On Sunday night, Saudi Arabia admitted defeat in its attempt to maintain high world oil prices. They acknowledged being bested by the realities of the oil markets and consequently cut prices to their lowest point in over two years. OPEC+ (mainly Saudi Arabia and Russia) did not discuss further production cuts, only providing the usual details for next month’s loadings.
OPEC+ had already claimed to reduce production by 2.2 million barrels per day in an effort to balance the market, with little lasting impact. This led to Angola leaving OPEC, and other African producers refused to discuss baseline quotas and caps.
Following December’s inconclusive attempts by OPEC+ to stabilize oil prices after the brief boost from the October 7 Hamas attack on Israel, markets were hoping for more discussions on production cuts to support prices. Attacks on shipping in the Red Sea by Houthi militants from Yemen (supported by Iran) briefly raised prices but had no lasting impact.

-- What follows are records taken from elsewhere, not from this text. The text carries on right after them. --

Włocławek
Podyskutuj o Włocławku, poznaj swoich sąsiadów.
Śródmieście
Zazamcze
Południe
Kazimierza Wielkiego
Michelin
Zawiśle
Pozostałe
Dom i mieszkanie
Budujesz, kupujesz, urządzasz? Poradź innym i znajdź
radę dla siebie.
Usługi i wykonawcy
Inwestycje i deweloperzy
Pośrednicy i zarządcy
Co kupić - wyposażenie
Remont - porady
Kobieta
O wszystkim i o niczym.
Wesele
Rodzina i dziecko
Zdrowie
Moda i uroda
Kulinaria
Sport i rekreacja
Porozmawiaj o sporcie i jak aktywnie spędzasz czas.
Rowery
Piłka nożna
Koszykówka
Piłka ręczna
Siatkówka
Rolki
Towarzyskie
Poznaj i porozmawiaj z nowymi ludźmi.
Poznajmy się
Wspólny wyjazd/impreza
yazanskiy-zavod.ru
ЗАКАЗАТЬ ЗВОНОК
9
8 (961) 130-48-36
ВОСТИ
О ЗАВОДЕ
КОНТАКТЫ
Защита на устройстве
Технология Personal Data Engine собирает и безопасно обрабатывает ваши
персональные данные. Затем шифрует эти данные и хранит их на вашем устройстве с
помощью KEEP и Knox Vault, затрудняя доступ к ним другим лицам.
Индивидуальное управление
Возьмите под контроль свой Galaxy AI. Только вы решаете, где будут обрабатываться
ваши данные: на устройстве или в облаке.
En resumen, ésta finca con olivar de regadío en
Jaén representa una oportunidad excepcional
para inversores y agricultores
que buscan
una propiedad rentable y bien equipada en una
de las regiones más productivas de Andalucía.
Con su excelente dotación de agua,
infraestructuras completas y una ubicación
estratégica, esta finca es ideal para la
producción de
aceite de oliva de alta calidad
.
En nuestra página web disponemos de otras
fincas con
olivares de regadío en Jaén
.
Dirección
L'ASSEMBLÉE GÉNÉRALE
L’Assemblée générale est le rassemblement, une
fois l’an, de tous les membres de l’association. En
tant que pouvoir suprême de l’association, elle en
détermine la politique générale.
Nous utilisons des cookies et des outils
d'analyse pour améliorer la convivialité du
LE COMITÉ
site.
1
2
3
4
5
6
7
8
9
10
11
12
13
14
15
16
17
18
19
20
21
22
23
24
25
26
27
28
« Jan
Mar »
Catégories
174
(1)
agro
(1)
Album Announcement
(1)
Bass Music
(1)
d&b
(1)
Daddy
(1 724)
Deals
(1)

Major oil traders are still sending large crude cargoes through the Red Sea and Suez Canal, with only Western-owned container and other vessels being targeted.
On Sunday, Saudi Arabia cut the February official selling price (OSP) of its flagship Arab Light crude to Asia to the lowest level in 27 months, reducing it by $US2 a barrel. This move indicates Saudi Arabia’s intention to maintain market share and compete against cheaper crudes from Iran and Russia.
The United States is also contributing to lower oil prices, producing approximately 13.2 million barrels of crude per day in the last week of 2023, while its inventories of gasoline and distillate both increased by more than 10 million barrels. US crude exports also rose by more than 1 million barrels per day to a record 5.2 million barrels per day during the same period.
On Monday and Tuesday, the market’s response to this news was a sell-off, with US West Texas-style crude and Brent losing more than 3% before stabilizing during Tuesday’s Asian session. These falls more than reversed the 2% gain in the first trading week of 2024.